■ REQUIRED TASK A
Answer these questions about the notebook code, each on its own line: (i) What number is assigned to `users`? (ii) What fraction of the training file is sampled as `train_data`? (iii) Which column is dropped from both the training and validation data?
■ REQUIRED TASK B
List every name that the notebook code brings in through a "from ... import" statement.
■ REQUIRED TASK C
Transcribe the notebook code, beginning at the words "uir_val = validation_data.values" and stopping after the words "for _ in range(n_users)])".

In [1]:
import pandas as pd
import numpy as np
from numba import njit, prange

from tqdm.notebook import tqdm, trange

from numba.typed import List
from numba import types

from numba_progress import ProgressBar

### Load Ratings

In [2]:
users = 3974
movies = 3564

train_csv = pd.read_csv("/home/nubol23/Desktop/Codes/USP/SCC5966/kaggle/data/train_data.csv")
test_csv = pd.read_csv("/home/nubol23/Desktop/Codes/USP/SCC5966/kaggle/data/test_data.csv")

train_csv["user_id"] = train_csv["user_id"].apply(lambda x: x - 1)
train_csv["movie_id"] = train_csv["movie_id"].apply(lambda x: x - 1)

test_csv["user_id"] = test_csv["user_id"].apply(lambda x: x - 1)
test_csv["movie_id"] = test_csv["movie_id"].apply(lambda x: x - 1)

# Split into train and validation
train_data = train_csv.drop(["timestamp"], axis=1).sample(frac=0.8)
validation_data = train_csv.drop(train_data.index).drop(["timestamp"], axis=1)

assert train_data.shape[0] + validation_data.shape[0] == train_csv.shape[0]

In [3]:
uir_train = train_data.values

uir_val = validation_data.values
n_val = uir_val.shape[0]

In [4]:
@njit
def get_items_rated_by_users(train_data, n_users):
    res = List([List.empty_list(types.int64) for _ in range(n_users)])

■ MATERIAL
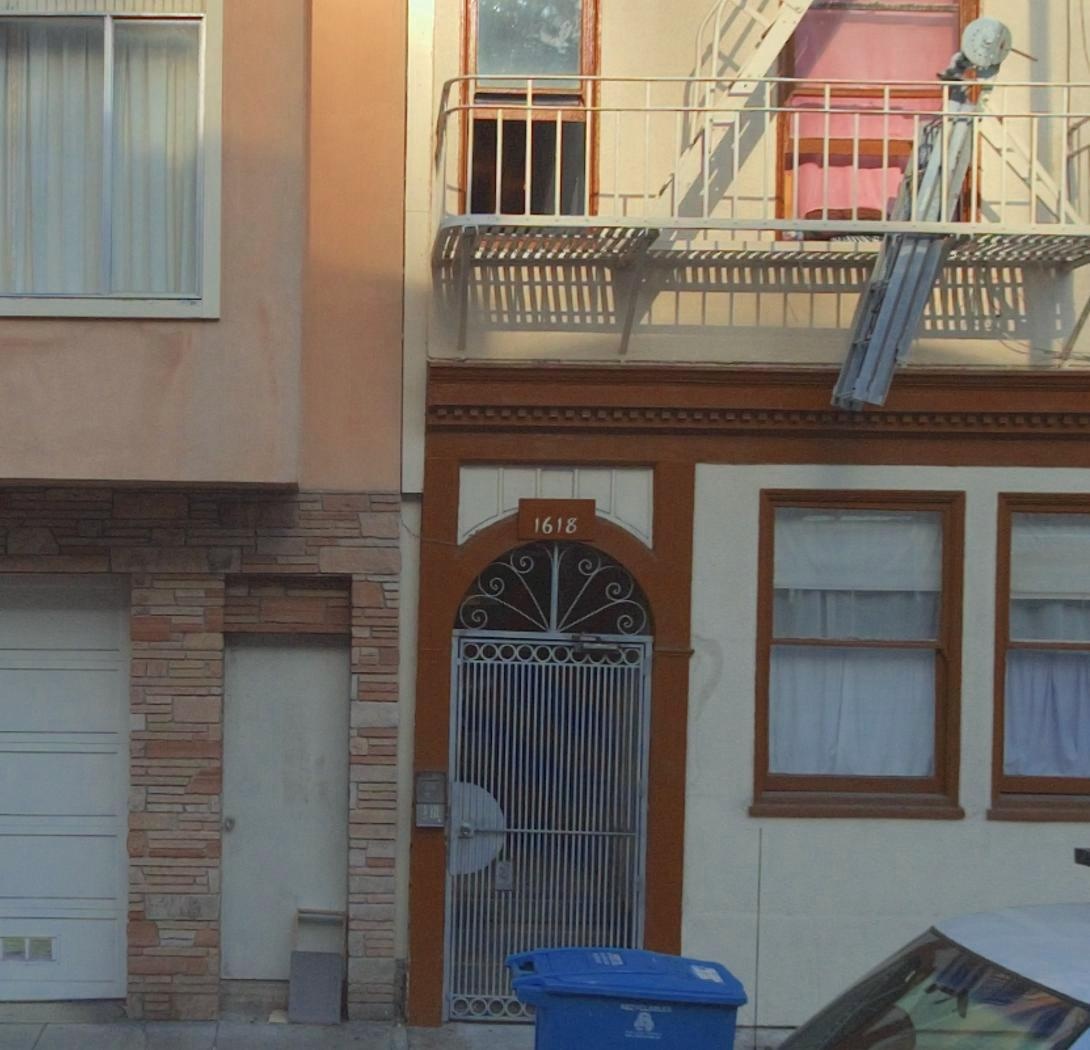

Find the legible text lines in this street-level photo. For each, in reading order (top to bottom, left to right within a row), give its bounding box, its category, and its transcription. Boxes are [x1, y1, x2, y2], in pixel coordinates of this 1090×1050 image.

[532, 513, 581, 537] StreetNumber: 1618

■ TASK ANSWER A
(i) 3974
(ii) 0.8
(iii) timestamp

■ TASK ANSWER B
njit, prange, tqdm, trange, List, types, ProgressBar

■ TASK ANSWER C
uir_val = validation_data.values
n_val = uir_val.shape[0]

In [4]:
@njit
def get_items_rated_by_users(train_data, n_users):
    res = List([List.empty_list(types.int64) for _ in range(n_users)])